• Task goal
Keep the pictures out of your copy. Transcribe the records below exactly.

• Dataset content
[Start of section]

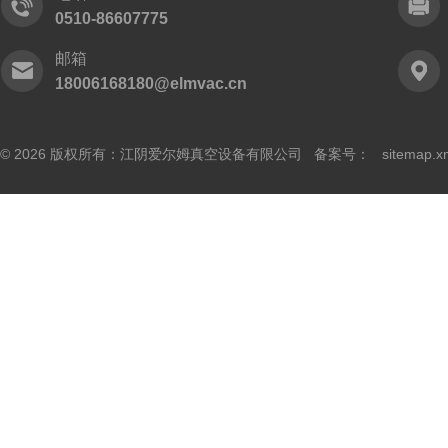
0510-86607775
邮箱
18006168180@elmvac.cn
© 2026 版权所有：江阴爱尔姆真空设备有限公司 备案号：
sitemap.x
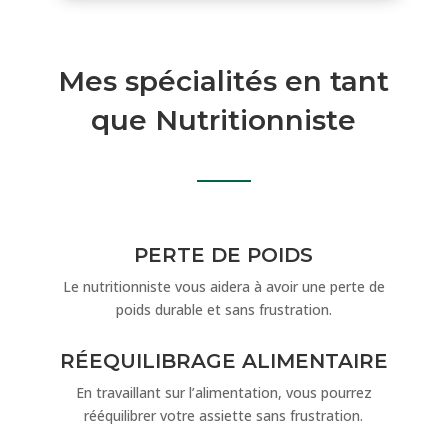
Mes spécialités en tant
que Nutritionniste
PERTE DE POIDS
Le nutritionniste vous aidera à avoir une perte de
poids durable et sans frustration.
RÉEQUILIBRAGE ALIMENTAIRE
En travaillant sur l’alimentation, vous pourrez
rééquilibrer votre assiette sans frustration.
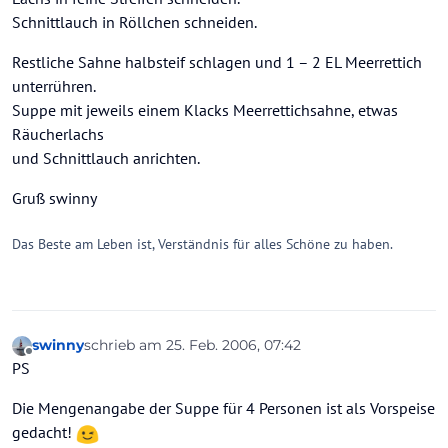
Schnittlauch in Röllchen schneiden.
Restliche Sahne halbsteif schlagen und 1 – 2 EL Meerrettich
unterrühren.
Suppe mit jeweils einem Klacks Meerrettichsahne, etwas
Räucherlachs
und Schnittlauch anrichten.
Gruß swinny
Das Beste am Leben ist, Verständnis für alles Schöne zu haben.
swinny
schrieb am
25. Feb. 2006, 07:42
zuletzt editiert von
Offline
PS
Die Mengenangabe der Suppe für 4 Personen ist als Vorspeise
gedacht!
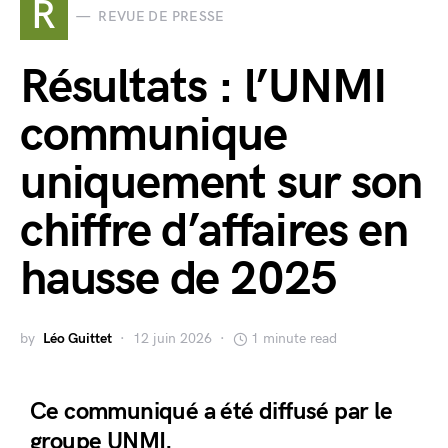
R
REVUE DE PRESSE
Résultats : l’UNMI
communique
uniquement sur son
chiffre d’affaires en
hausse de 2025
by
Léo Guittet
12 juin 2026
1 minute read
Ce communiqué a été diffusé par le
groupe UNMI.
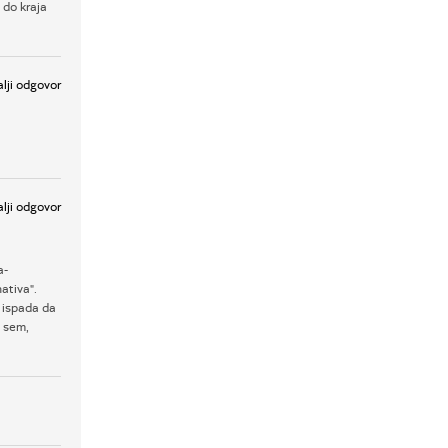
 do kraja
lji odgovor
lji odgovor
a-
ativa".
 ispada da
u sem,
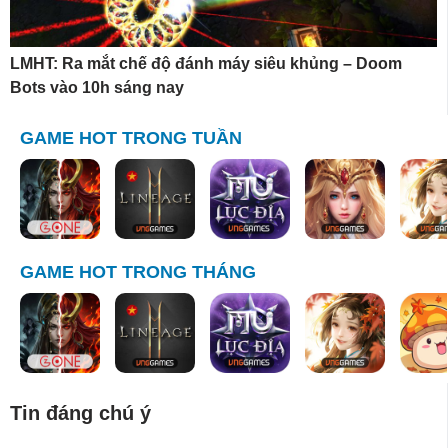
LMHT: Ra mắt chế độ đánh máy siêu khủng – Doom
Bots vào 10h sáng nay
GAME HOT TRONG TUẦN
GAME HOT TRONG THÁNG
Tin đáng chú ý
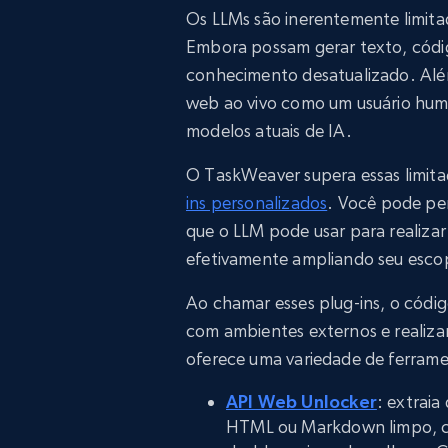
Os LLMs são inerentemente limit
Embora possam gerar texto, códig
conhecimento desatualizado. Além
web ao vivo como um usuário human
modelos atuais de IA.
O TaskWeaver supera essas limita
ins personalizados
. Você pode pe
que o LLM pode usar para realizar
efetivamente ampliando seu escopo
Ao chamar esses plug-ins, o códi
com ambientes externos e realiza
oferece uma variedade de ferram
API Web Unlocker
: extraia
HTML ou Markdown limpo, c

[End of section]

• Expected output
0510-86607775
邮箱
18006168180@elmvac.cn
© 2026 版权所有：江阴爱尔姆真空设备有限公司 备案号：
sitemap.x
Mes spécialités en tant
que Nutritionniste
PERTE DE POIDS
Le nutritionniste vous aidera à avoir une perte de
poids durable et sans frustration.
RÉEQUILIBRAGE ALIMENTAIRE
En travaillant sur l’alimentation, vous pourrez
rééquilibrer votre assiette sans frustration.
Schnittlauch in Röllchen schneiden.
Restliche Sahne halbsteif schlagen und 1 – 2 EL Meerrettich
unterrühren.
Suppe mit jeweils einem Klacks Meerrettichsahne, etwas
Räucherlachs
und Schnittlauch anrichten.
Gruß swinny
Das Beste am Leben ist, Verständnis für alles Schöne zu haben.
swinny
schrieb am
25. Feb. 2006, 07:42
zuletzt editiert von
Offline
PS
Die Mengenangabe der Suppe für 4 Personen ist als Vorspeise
gedacht!
R
REVUE DE PRESSE
Résultats : l’UNMI
communique
uniquement sur son
chiffre d’affaires en
hausse de 2025
by
Léo Guittet
12 juin 2026
1 minute read
Ce communiqué a été diffusé par le
groupe UNMI.
 do kraja
lji odgovor
lji odgovor
a-
ativa".
 ispada da
u sem,
LMHT: Ra mắt chế độ đánh máy siêu khủng – Doom
Bots vào 10h sáng nay
GAME HOT TRONG TUẦN
GAME HOT TRONG THÁNG
Tin đáng chú ý
Os LLMs são inerentemente limit
Embora possam gerar texto, códig
conhecimento desatualizado. Além
web ao vivo como um usuário human
modelos atuais de IA.
O TaskWeaver supera essas limita
ins personalizados
. Você pode pe
que o LLM pode usar para realizar
efetivamente ampliando seu escopo
Ao chamar esses plug-ins, o códi
com ambientes externos e realiza
oferece uma variedade de ferram
API Web Unlocker
: extraia
HTML ou Markdown limpo, c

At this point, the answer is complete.